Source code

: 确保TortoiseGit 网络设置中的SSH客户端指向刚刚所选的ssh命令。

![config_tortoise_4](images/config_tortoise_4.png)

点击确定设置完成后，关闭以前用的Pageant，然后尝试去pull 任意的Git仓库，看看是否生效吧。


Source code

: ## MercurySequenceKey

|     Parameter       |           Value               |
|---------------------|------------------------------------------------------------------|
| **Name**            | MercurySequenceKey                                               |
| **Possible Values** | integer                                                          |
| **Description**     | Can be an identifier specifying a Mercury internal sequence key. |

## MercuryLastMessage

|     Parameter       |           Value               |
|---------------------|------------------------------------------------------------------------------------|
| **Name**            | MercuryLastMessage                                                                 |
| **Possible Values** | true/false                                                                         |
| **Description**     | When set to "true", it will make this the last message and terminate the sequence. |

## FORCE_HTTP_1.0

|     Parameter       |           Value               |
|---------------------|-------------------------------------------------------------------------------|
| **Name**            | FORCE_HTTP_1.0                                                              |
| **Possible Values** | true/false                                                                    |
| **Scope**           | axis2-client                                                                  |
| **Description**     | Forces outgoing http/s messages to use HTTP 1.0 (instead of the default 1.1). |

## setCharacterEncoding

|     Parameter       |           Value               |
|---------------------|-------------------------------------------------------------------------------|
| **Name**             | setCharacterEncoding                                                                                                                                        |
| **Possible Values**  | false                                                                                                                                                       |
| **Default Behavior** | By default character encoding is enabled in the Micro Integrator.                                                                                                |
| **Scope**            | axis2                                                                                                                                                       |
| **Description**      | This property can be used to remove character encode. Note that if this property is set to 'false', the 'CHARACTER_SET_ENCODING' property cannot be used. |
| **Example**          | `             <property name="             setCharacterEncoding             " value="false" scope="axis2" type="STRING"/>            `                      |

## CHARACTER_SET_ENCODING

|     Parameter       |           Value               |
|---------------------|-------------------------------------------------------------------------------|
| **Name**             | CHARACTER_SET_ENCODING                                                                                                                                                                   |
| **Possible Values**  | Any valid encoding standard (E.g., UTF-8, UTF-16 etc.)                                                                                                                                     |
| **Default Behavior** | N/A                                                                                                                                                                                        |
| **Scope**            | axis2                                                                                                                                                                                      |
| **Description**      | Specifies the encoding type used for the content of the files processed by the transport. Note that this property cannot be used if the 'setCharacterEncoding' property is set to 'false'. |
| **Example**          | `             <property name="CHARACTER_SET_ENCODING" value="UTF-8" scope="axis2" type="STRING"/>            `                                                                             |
-- -- --
## Etkinlik
Materyali, "Possible Values" ifadesini her geçtiği yerde "Allowed Values" ile değiştirerek düzenleyin. Geri kalan her şey aynen kalsın.

## Çözümlü Problem
Source code

: 确保TortoiseGit 网络设置中的SSH客户端指向刚刚所选的ssh命令。

![config_tortoise_4](images/config_tortoise_4.png)

点击确定设置完成后，关闭以前用的Pageant，然后尝试去pull 任意的Git仓库，看看是否生效吧。


Source code

: ## MercurySequenceKey

|     Parameter       |           Value               |
|---------------------|------------------------------------------------------------------|
| **Name**            | MercurySequenceKey                                               |
| **Allowed Values** | integer                                                          |
| **Description**     | Can be an identifier specifying a Mercury internal sequence key. |

## MercuryLastMessage

|     Parameter       |           Value               |
|---------------------|------------------------------------------------------------------------------------|
| **Name**            | MercuryLastMessage                                                                 |
| **Allowed Values** | true/false                                                                         |
| **Description**     | When set to "true", it will make this the last message and terminate the sequence. |

## FORCE_HTTP_1.0

|     Parameter       |           Value               |
|---------------------|-------------------------------------------------------------------------------|
| **Name**            | FORCE_HTTP_1.0                                                              |
| **Allowed Values** | true/false                                                                    |
| **Scope**           | axis2-client                                                                  |
| **Description**     | Forces outgoing http/s messages to use HTTP 1.0 (instead of the default 1.1). |

## setCharacterEncoding

|     Parameter       |           Value               |
|---------------------|-------------------------------------------------------------------------------|
| **Name**             | setCharacterEncoding                                                                                                                                        |
| **Allowed Values**  | false                                                                                                                                                       |
| **Default Behavior** | By default character encoding is enabled in the Micro Integrator.                                                                                                |
| **Scope**            | axis2                                                                                                                                                       |
| **Description**      | This property can be used to remove character encode. Note that if this property is set to 'false', the 'CHARACTER_SET_ENCODING' property cannot be used. |
| **Example**          | `             <property name="             setCharacterEncoding             " value="false" scope="axis2" type="STRING"/>            `                      |

## CHARACTER_SET_ENCODING

|     Parameter       |           Value               |
|---------------------|-------------------------------------------------------------------------------|
| **Name**             | CHARACTER_SET_ENCODING                                                                                                                                                                   |
| **Allowed Values**  | Any valid encoding standard (E.g., UTF-8, UTF-16 etc.)                                                                                                                                     |
| **Default Behavior** | N/A                                                                                                                                                                                        |
| **Scope**            | axis2                                                                                                                                                                                      |
| **Description**      | Specifies the encoding type used for the content of the files processed by the transport. Note that this property cannot be used if the 'setCharacterEncoding' property is set to 'false'. |
| **Example**          | `             <property name="CHARACTER_SET_ENCODING" value="UTF-8" scope="axis2" type="STRING"/>            `                                                                             |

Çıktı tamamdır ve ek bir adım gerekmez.